*** Data supplied ***

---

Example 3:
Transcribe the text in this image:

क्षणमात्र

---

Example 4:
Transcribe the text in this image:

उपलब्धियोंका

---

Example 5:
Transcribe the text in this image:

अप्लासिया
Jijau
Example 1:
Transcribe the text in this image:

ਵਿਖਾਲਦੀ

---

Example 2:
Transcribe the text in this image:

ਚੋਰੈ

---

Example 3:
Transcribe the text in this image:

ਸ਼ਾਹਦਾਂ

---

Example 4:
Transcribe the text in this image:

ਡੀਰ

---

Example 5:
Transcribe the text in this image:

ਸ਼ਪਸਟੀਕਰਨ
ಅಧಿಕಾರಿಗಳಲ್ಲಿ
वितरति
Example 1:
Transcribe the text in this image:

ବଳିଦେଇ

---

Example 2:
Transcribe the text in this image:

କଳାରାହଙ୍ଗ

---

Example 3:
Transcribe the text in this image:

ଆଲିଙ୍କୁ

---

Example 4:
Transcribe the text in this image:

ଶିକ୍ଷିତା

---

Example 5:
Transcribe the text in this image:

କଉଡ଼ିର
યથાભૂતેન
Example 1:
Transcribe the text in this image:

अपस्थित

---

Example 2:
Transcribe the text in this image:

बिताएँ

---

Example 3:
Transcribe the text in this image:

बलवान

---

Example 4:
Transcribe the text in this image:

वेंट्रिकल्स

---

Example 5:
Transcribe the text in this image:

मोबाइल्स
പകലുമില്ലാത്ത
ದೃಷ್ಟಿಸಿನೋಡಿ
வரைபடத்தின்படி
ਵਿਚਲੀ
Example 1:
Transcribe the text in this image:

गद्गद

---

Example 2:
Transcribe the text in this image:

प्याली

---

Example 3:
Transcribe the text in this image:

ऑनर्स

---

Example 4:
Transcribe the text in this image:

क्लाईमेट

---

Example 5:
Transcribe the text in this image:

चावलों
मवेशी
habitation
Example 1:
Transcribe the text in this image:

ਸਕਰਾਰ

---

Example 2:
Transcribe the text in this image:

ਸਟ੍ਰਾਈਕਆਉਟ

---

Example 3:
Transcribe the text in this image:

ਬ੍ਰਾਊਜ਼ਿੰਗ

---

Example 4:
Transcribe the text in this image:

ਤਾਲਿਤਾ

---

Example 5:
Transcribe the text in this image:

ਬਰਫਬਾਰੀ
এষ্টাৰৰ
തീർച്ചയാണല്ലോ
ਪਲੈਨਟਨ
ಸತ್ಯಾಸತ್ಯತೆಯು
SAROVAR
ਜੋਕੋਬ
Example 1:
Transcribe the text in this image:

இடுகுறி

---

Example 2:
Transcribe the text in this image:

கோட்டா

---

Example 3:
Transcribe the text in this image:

***

Output the entire listing above, character for character.

---

Example 3:
Transcribe the text in this image:

क्षणमात्र

---

Example 4:
Transcribe the text in this image:

उपलब्धियोंका

---

Example 5:
Transcribe the text in this image:

अप्लासिया
Jijau
Example 1:
Transcribe the text in this image:

ਵਿਖਾਲਦੀ

---

Example 2:
Transcribe the text in this image:

ਚੋਰੈ

---

Example 3:
Transcribe the text in this image:

ਸ਼ਾਹਦਾਂ

---

Example 4:
Transcribe the text in this image:

ਡੀਰ

---

Example 5:
Transcribe the text in this image:

ਸ਼ਪਸਟੀਕਰਨ
ಅಧಿಕಾರಿಗಳಲ್ಲಿ
वितरति
Example 1:
Transcribe the text in this image:

ବଳିଦେଇ

---

Example 2:
Transcribe the text in this image:

କଳାରାହଙ୍ଗ

---

Example 3:
Transcribe the text in this image:

ଆଲିଙ୍କୁ

---

Example 4:
Transcribe the text in this image:

ଶିକ୍ଷିତା

---

Example 5:
Transcribe the text in this image:

କଉଡ଼ିର
યથાભૂતેન
Example 1:
Transcribe the text in this image:

अपस्थित

---

Example 2:
Transcribe the text in this image:

बिताएँ

---

Example 3:
Transcribe the text in this image:

बलवान

---

Example 4:
Transcribe the text in this image:

वेंट्रिकल्स

---

Example 5:
Transcribe the text in this image:

मोबाइल्स
പകലുമില്ലാത്ത
ದೃಷ್ಟಿಸಿನೋಡಿ
வரைபடத்தின்படி
ਵਿਚਲੀ
Example 1:
Transcribe the text in this image:

गद्गद

---

Example 2:
Transcribe the text in this image:

प्याली

---

Example 3:
Transcribe the text in this image:

ऑनर्स

---

Example 4:
Transcribe the text in this image:

क्लाईमेट

---

Example 5:
Transcribe the text in this image:

चावलों
मवेशी
habitation
Example 1:
Transcribe the text in this image:

ਸਕਰਾਰ

---

Example 2:
Transcribe the text in this image:

ਸਟ੍ਰਾਈਕਆਉਟ

---

Example 3:
Transcribe the text in this image:

ਬ੍ਰਾਊਜ਼ਿੰਗ

---

Example 4:
Transcribe the text in this image:

ਤਾਲਿਤਾ

---

Example 5:
Transcribe the text in this image:

ਬਰਫਬਾਰੀ
এষ্টাৰৰ
തീർച്ചയാണല്ലോ
ਪਲੈਨਟਨ
ಸತ್ಯಾಸತ್ಯತೆಯು
SAROVAR
ਜੋਕੋਬ
Example 1:
Transcribe the text in this image:

இடுகுறி

---

Example 2:
Transcribe the text in this image:

கோட்டா

---

Example 3:
Transcribe the text in this image:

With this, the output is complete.